Téléphone : les dernières cabines publiques vont disparaître

© Maxppp Jean-François Frey
© Maxppp Jean-François Frey

Il reste 5 cabines téléphoniques publiques dans le Bas-Rhin et 34 dans le Haut-Rhin, nous apprend jeudi matin le journal L'Alsace. Elles seront toutes démontées d'ici la fin de cette année.

Par PhD

Pour les nostalgiques qui voudraient une dernière fois apercevoir une cabine pas trop loin de chez eux, Orange a indiqué les noms des localités où il est encore possible d'en trouver :
  • dans le Bas- Rhin : Strasbourg, Bernardvillé, Saint-Pierre-Bois, Albé et Duppigheim
  • dans le Haut-Rhin : Mulhouse, Pfastatt, Saint-Louis ou Turckheim

Depuis que tout le monde ou presque possède un téléphone portable, les cabines sont de moins en moins utilisées : "moins d'une minute par jour et par cabine en moyenne", sur l'ensemble du territoire français, confirme Orange-Est. Les conserver malgré tout signifie qu'il faut aussi les entretenir, les réparer et cela coûte cher : elles génèrent aujourd'hui des pertes de l'ordre de 10 millions d'euros par an en France. Raison pour laquelle les cabines vont être retirées de la voie publique et recyclées ensuite par l'entreprise Veolia qui se chargera de récupérer l'aluminium et le verre.

Sur l'ensemble du pays, il reste encore 5450 cabines à démanteler. Il y en avait 300.000 il y a 20 ans.

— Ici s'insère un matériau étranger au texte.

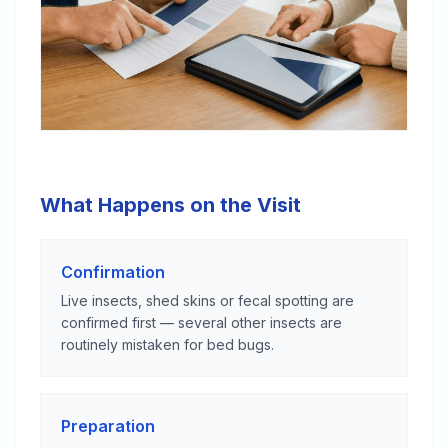
What Happens on the Visit
Confirmation
Live insects, shed skins or fecal spotting are
confirmed first — several other insects are
routinely mistaken for bed bugs.
Preparation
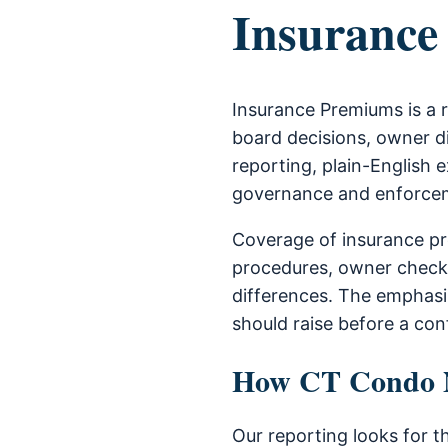
Insurance
Insurance Premiums is a 
board decisions, owner di
reporting, plain-English e
governance and enforce
Coverage of insurance pr
procedures, owner check
differences. The emphas
should raise before a con
How CT Condo Ne
Our reporting looks for t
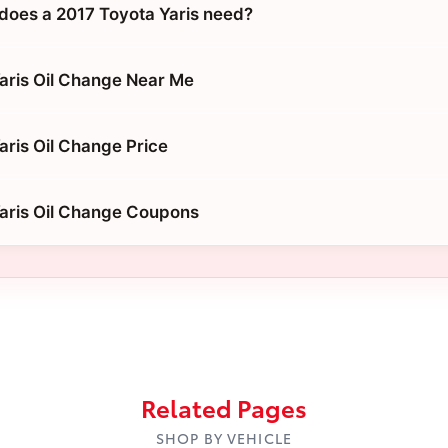
does a 2017 Toyota Yaris need?
aris Oil Change Near Me
aris Oil Change Price
aris Oil Change Coupons
Related Pages
SHOP BY VEHICLE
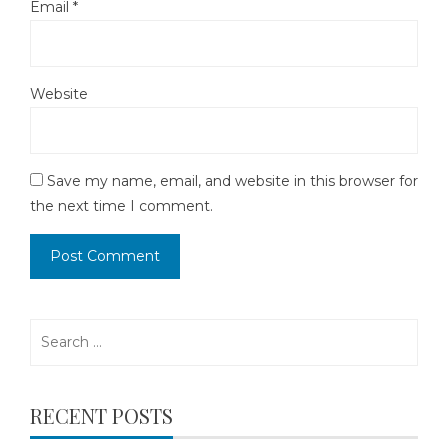
Email
*
Website
Save my name, email, and website in this browser for
the next time I comment.
Search
for:
RECENT POSTS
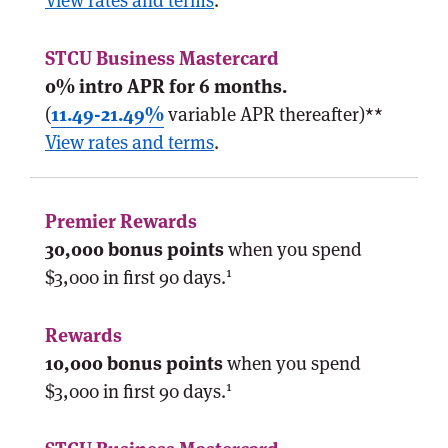
View rates and terms
.
0% intro APR for 6 months.
(
11.49-21.49%
variable APR thereafter)**
View rates and terms
.
30,000 bonus points
when you spend
1
$3,000 in first 90 days.
10,000 bonus points
when you spend
1
$3,000 in first 90 days.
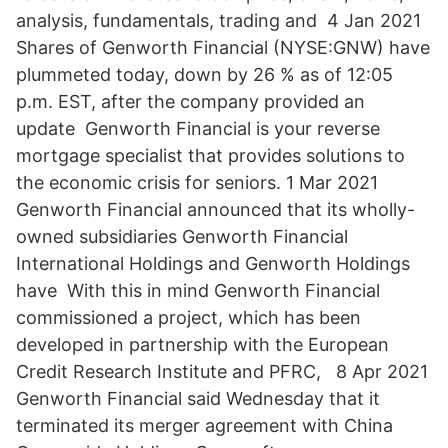
analysis, fundamentals, trading and 4 Jan 2021
Shares of Genworth Financial (NYSE:GNW) have
plummeted today, down by 26 % as of 12:05
p.m. EST, after the company provided an
update Genworth Financial is your reverse
mortgage specialist that provides solutions to
the economic crisis for seniors. 1 Mar 2021
Genworth Financial announced that its wholly-
owned subsidiaries Genworth Financial
International Holdings and Genworth Holdings
have With this in mind Genworth Financial
commissioned a project, which has been
developed in partnership with the European
Credit Research Institute and PFRC, 8 Apr 2021
Genworth Financial said Wednesday that it
terminated its merger agreement with China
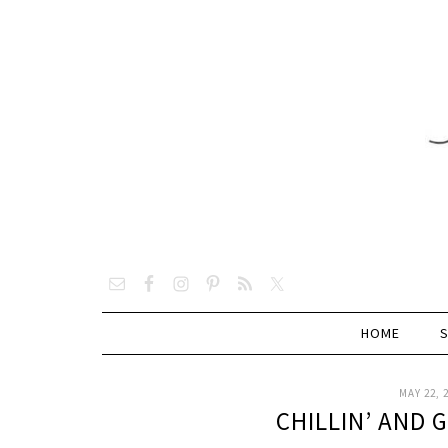
HOME
MAY 22, 
CHILLIN’ AND 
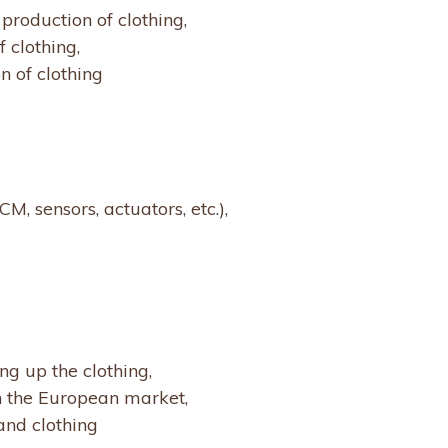
production of clothing,
 clothing,
n of clothing
CM, sensors, actuators, etc.),
g up the clothing,
n the European market,
 and clothing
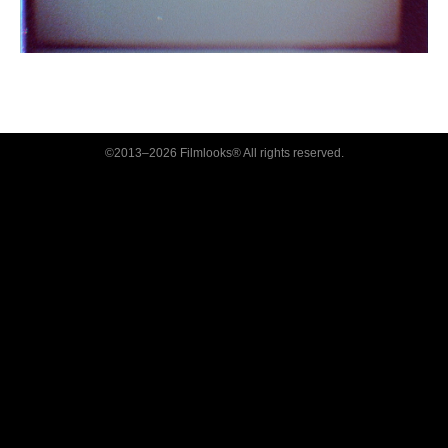
©2013–2026 Filmlooks® All rights reserved.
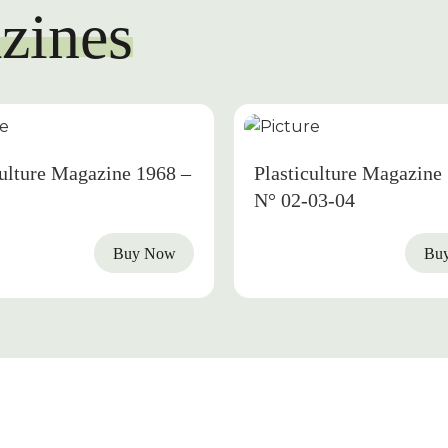
zines
1968
culture Magazine 1968 –
Plasticulture Magazine
N° 02-03-04
Buy Now
Bu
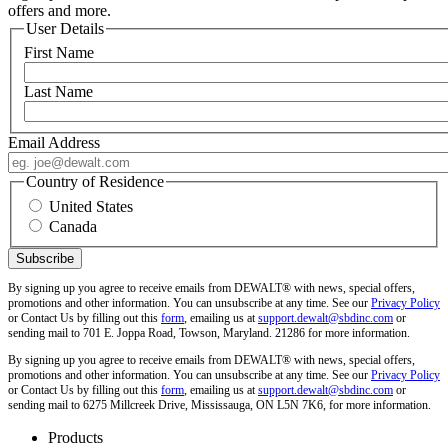
offers and more.
User Details
First Name
Last Name
Email Address
Country of Residence
United States
Canada
By signing up you agree to receive emails from DEWALT® with news, special offers,
promotions and other information. You can unsubscribe at any time. See our
Privacy Policy
or Contact Us by filling out this
form
, emailing us at
support.dewalt@sbdinc.com
or
sending mail to 701 E. Joppa Road, Towson, Maryland. 21286 for more information.
By signing up you agree to receive emails from DEWALT® with news, special offers,
promotions and other information. You can unsubscribe at any time. See our
Privacy Policy
or Contact Us by filling out this
form
, emailing us at
support.dewalt@sbdinc.com
or
sending mail to 6275 Millcreek Drive, Mississauga, ON L5N 7K6, for more information.
Products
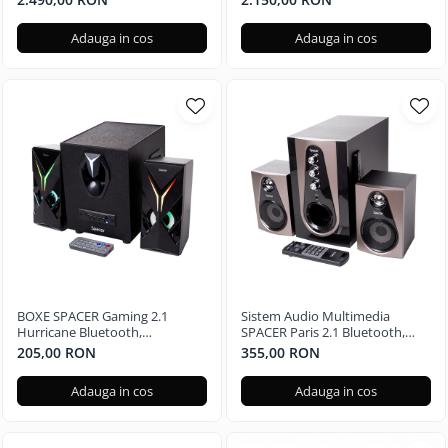
Radeon RX 580 4GB, 240GB +
Radeon RX 580 4GB, 240GB SSD
500GB, Windows 11 Home
+ 1TB HDD, Windows 11 Pro
Adauga in cos
Adauga in cos
BOXE SPACER Gaming 2.1
Sistem Audio Multimedia
Hurricane Bluetooth,
SPACER Paris 2.1 Bluetooth,
Telecomanda RGB SPGS-
Telecomanda RGB SPSK-21BT-
205,00 RON
355,00 RON
HURRICANE-BT
PARIS
Adauga in cos
Adauga in cos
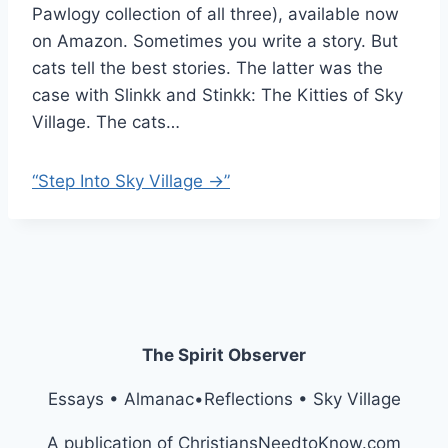
Pawlogy collection of all three), available now
on Amazon. Sometimes you write a story. But
cats tell the best stories. The latter was the
case with Slinkk and Stinkk: The Kitties of Sky
Village. The cats…
“Step Into Sky Village →”
The Spirit Observer
Essays • Almanac•Reflections • Sky Village
A publication of ChristiansNeedtoKnow.com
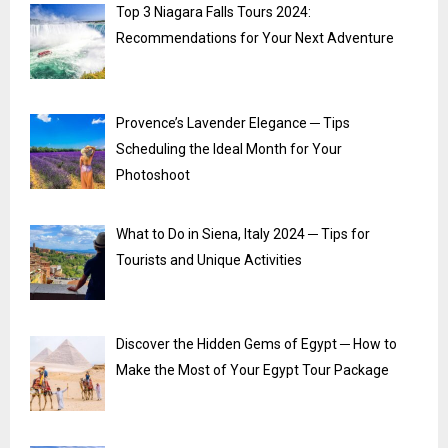
Top 3 Niagara Falls Tours 2024:
Recommendations for Your Next Adventure
Provence’s Lavender Elegance ─ Tips
Scheduling the Ideal Month for Your
Photoshoot
What to Do in Siena, Italy 2024 ─ Tips for
Tourists and Unique Activities
Discover the Hidden Gems of Egypt ─ How to
Make the Most of Your Egypt Tour Package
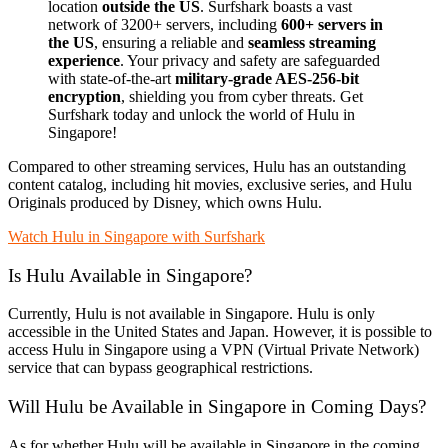
location
outside the US
. Surfshark boasts a vast
network of 3200+ servers, including
600+ servers in
the US
, ensuring a reliable and
seamless streaming
experience
. Your privacy and safety are safeguarded
with state-of-the-art
military-grade AES-256-bit
encryption
, shielding you from cyber threats. Get
Surfshark today and unlock the world of Hulu in
Singapore!
Compared to other streaming services, Hulu has an outstanding
content catalog, including hit movies, exclusive series, and Hulu
Originals produced by Disney, which owns Hulu.
Watch Hulu in Singapore with Surfshark
Is Hulu Available in Singapore?
Currently, Hulu is not available in Singapore. Hulu is only
accessible in the United States and Japan. However, it is possible to
access Hulu in Singapore using a VPN (Virtual Private Network)
service that can bypass geographical restrictions.
Will Hulu be Available in Singapore in Coming Days?
As for whether Hulu will be available in Singapore in the coming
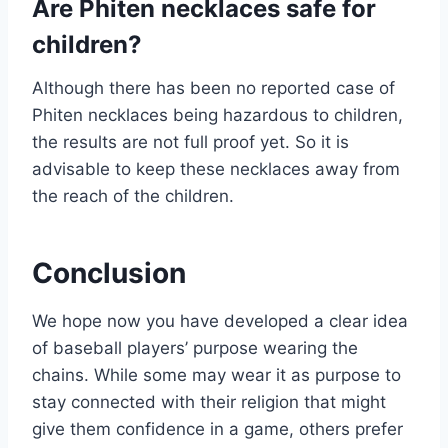
Are Phiten necklaces safe for
children?
Although there has been no reported case of
Phiten necklaces being hazardous to children,
the results are not full proof yet. So it is
advisable to keep these necklaces away from
the reach of the children.
Conclusion
We hope now you have developed a clear idea
of baseball players’ purpose wearing the
chains. While some may wear it as purpose to
stay connected with their religion that might
give them confidence in a game, others prefer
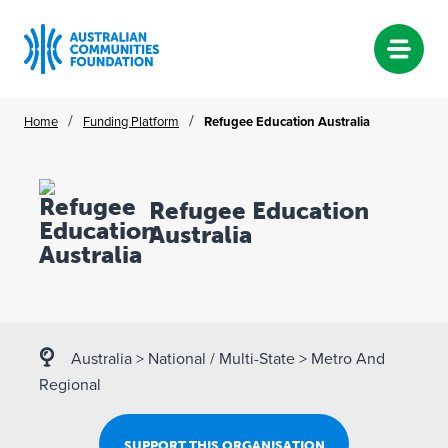
Skip
/
/
Home
Funding Platform
Refugee Education Australia
to
content
Refugee Education
Australia
Australia
>
National / Multi-State
>
Metro And
Regional
SUPPORT THIS ORGANISATION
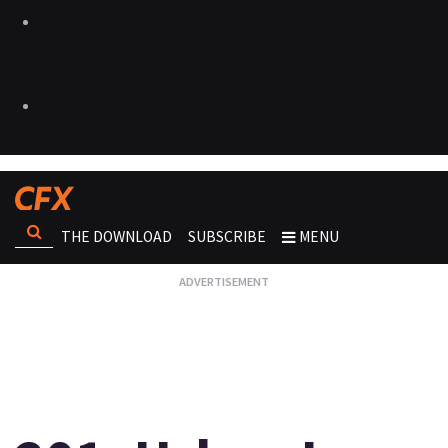
THE DOWNLOAD
SUBSCRIBE
MENU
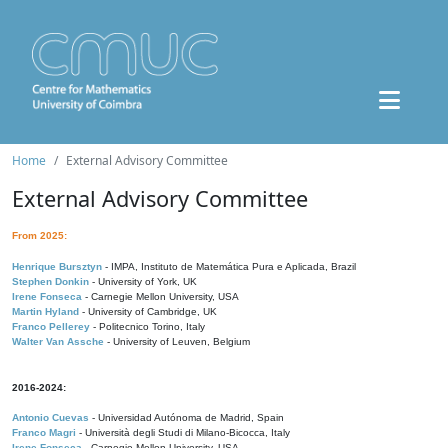
Home
External Advisory Committee
External Advisory Committee
From 2025:
Henrique Bursztyn
- IMPA, Instituto de Matemática Pura e Aplicada, Brazil
Stephen Donkin
- University of York, UK
Irene Fonseca
- Carnegie Mellon University, USA
Martin Hyland
- University of Cambridge, UK
Franco Pellerey
- Politecnico Torino, Italy
Walter Van Assche
- University of Leuven, Belgium
2016-2024:
Antonio Cuevas
- Universidad Autónoma de Madrid, Spain
Franco Magri
- Università degli Studi di Milano-Bicocca, Italy
Irene Fonseca
- Carnegie Mellon University, USA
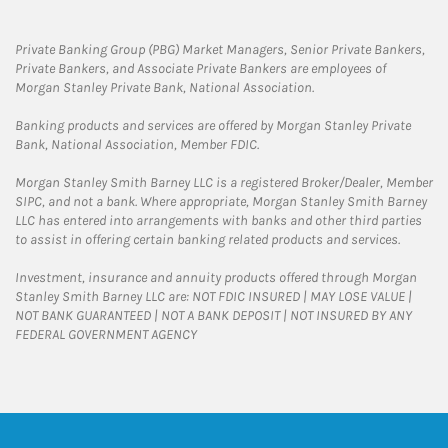
Private Banking Group (PBG) Market Managers, Senior Private Bankers,
Private Bankers, and Associate Private Bankers are employees of
Morgan Stanley Private Bank, National Association.
Banking products and services are offered by Morgan Stanley Private
Bank, National Association, Member FDIC.
Morgan Stanley Smith Barney LLC is a registered Broker/Dealer, Member
SIPC, and not a bank. Where appropriate, Morgan Stanley Smith Barney
LLC has entered into arrangements with banks and other third parties
to assist in offering certain banking related products and services.
Investment, insurance and annuity products offered through Morgan
Stanley Smith Barney LLC are: NOT FDIC INSURED | MAY LOSE VALUE |
NOT BANK GUARANTEED | NOT A BANK DEPOSIT | NOT INSURED BY ANY
FEDERAL GOVERNMENT AGENCY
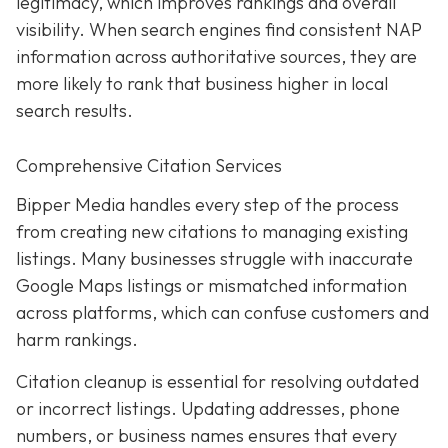
legitimacy, which improves rankings and overall
visibility. When search engines find consistent NAP
information across authoritative sources, they are
more likely to rank that business higher in local
search results.
Comprehensive Citation Services
Bipper Media handles every step of the process
from creating new citations to managing existing
listings. Many businesses struggle with inaccurate
Google Maps listings or mismatched information
across platforms, which can confuse customers and
harm rankings.
Citation cleanup is essential for resolving outdated
or incorrect listings. Updating addresses, phone
numbers, or business names ensures that every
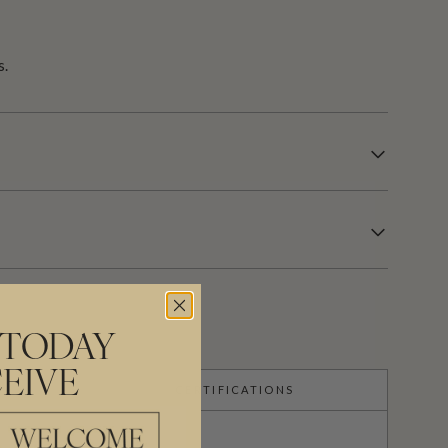
s.
 TODAY
EIVE
CERTIFICATIONS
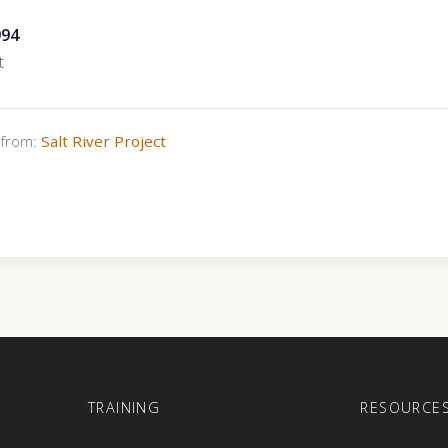
994
t
s from:
Salt River Project
E
TRAINING
RESOURCE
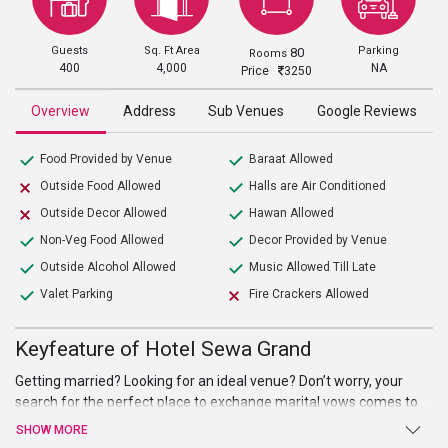
Guests
Sq. Ft Area
Parking
80
Rooms
400
4,000
NA
Price
3250
Overview
Address
Sub Venues
Google Reviews
Food Provided by Venue
Baraat Allowed
Outside Food Allowed
Halls are Air Conditioned
Outside Decor Allowed
Hawan Allowed
Non-Veg Food Allowed
Decor Provided by Venue
Outside Alcohol Allowed
Music Allowed Till Late
Valet Parking
Fire Crackers Allowed
Keyfeature of Hotel Sewa Grand
Getting married? Looking for an ideal venue? Don’t worry, your
search for the perfect place to exchange marital vows comes to
an end atHotel Sewa Grand. Beautiful hall, high-end facilities, and
SHOW MORE
amenities, and warm welcome are just a few of the benefits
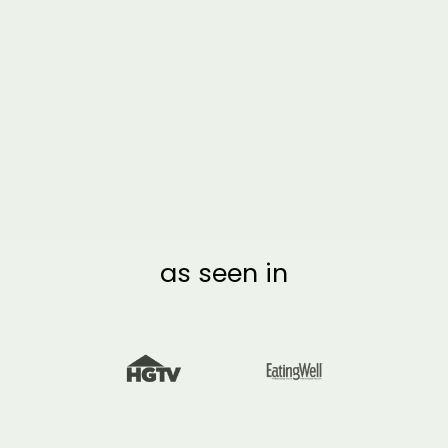
2 MONTH BLACK
ACRYLIC CALENDAR
| VERTICAL MULTI-
STYLE
from $170.00
as seen in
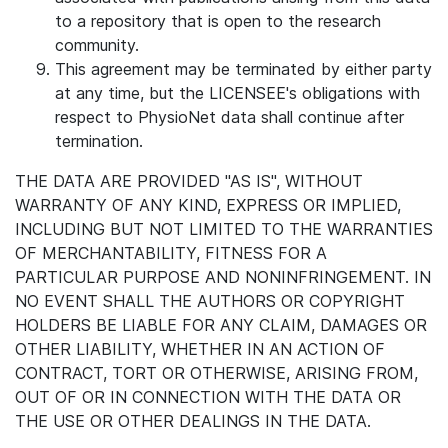
to a repository that is open to the research
community.
This agreement may be terminated by either party
at any time, but the LICENSEE's obligations with
respect to PhysioNet data shall continue after
termination.
THE DATA ARE PROVIDED "AS IS", WITHOUT
WARRANTY OF ANY KIND, EXPRESS OR IMPLIED,
INCLUDING BUT NOT LIMITED TO THE WARRANTIES
OF MERCHANTABILITY, FITNESS FOR A
PARTICULAR PURPOSE AND NONINFRINGEMENT. IN
NO EVENT SHALL THE AUTHORS OR COPYRIGHT
HOLDERS BE LIABLE FOR ANY CLAIM, DAMAGES OR
OTHER LIABILITY, WHETHER IN AN ACTION OF
CONTRACT, TORT OR OTHERWISE, ARISING FROM,
OUT OF OR IN CONNECTION WITH THE DATA OR
THE USE OR OTHER DEALINGS IN THE DATA.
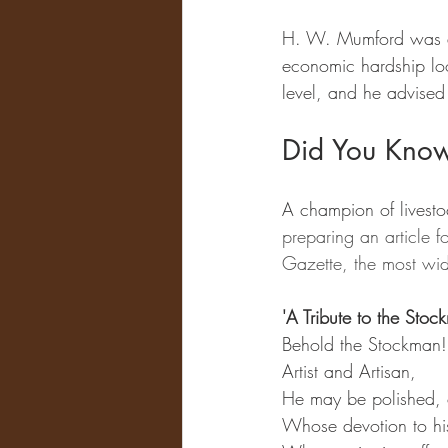
H. W. Mumford was a l
economic hardship lo
level, and he advised
Did You Kno
A champion of livest
preparing an article f
Gazette, the most wide
'A Tribute to the St
Behold the Stockman!
Artist and Artisan,
He may be polished, 
Whose devotion to his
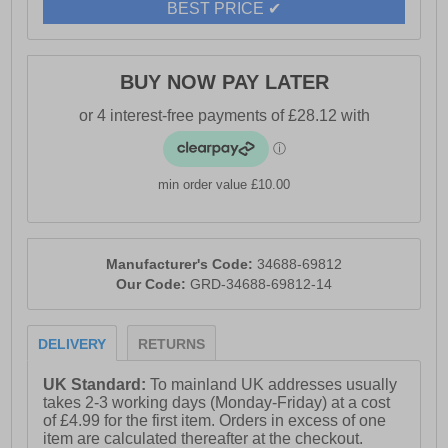
BEST PRICE ✔
Coil Zip, ensures a secure and comfortable fit. For
added style, explore the 3056 color wheel to find the
perfect match for your next pair.
BUY NOW PAY LATER
- Suede leather upper
- Recycled TPU
- Puncture resistant
- Memory foam footbed
min order value £10.00
- Shock absorbing phylon midsole
- Wide-profile composite toe cap
Manufacturer's Code:
34688-69812
- Durable rubber outsole
Our Code:
GRD-34688-69812-14
- Hark Yakka branding throughout
DELIVERY
RETURNS
UK Standard:
To mainland UK addresses usually
takes 2-3 working days (Monday-Friday) at a cost
of £4.99 for the first item. Orders in excess of one
item are calculated thereafter at the checkout.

En 2000, ces cabines généraient 516 millions d'euros de chiffre d'affaires. Entre 2012 et 2015, leur fréquentation a baissé de 90%. 

Il avait un temps été décidé de maintenir certains équipements dans les zones dîtes "blanches" où les portables ne fonctionnent pas très bien. Mais la loi française n'oblige plus les communes à s'équiper d'au moins une cabine téléphonique depuis août 2015. Et Orange s'était engagé à faire disparaître ces zones pour la fin 2016. Bien finies les cabines cette fois. 

Conserver les cabines ? 

C'est possible et les idées sont nombreuses. 1257 cabines ont déjà été sauvées et transformées en mini-bibliothèques en France. Celle de Kaysersberg-Vignoble est par exemple devenue une boîte à lire qui fonctionne depuis plus d'un an à proximité du musée Schweitzer. Les mairies sont d'ailleurs souvent à l'origine de ces initiatives. 
© Maxppp Vanessa MEYER
© Maxppp Vanessa MEYER


Au Royaume Uni, les cabines rouges sont elles aussi appelées à disparaître du paysage. British Telecom (BT) veut les supprimer d'ici à 2022. Certaines sont à vendre sur des sites comme E-Bay ou ont trouvé place dans des galeries d'art.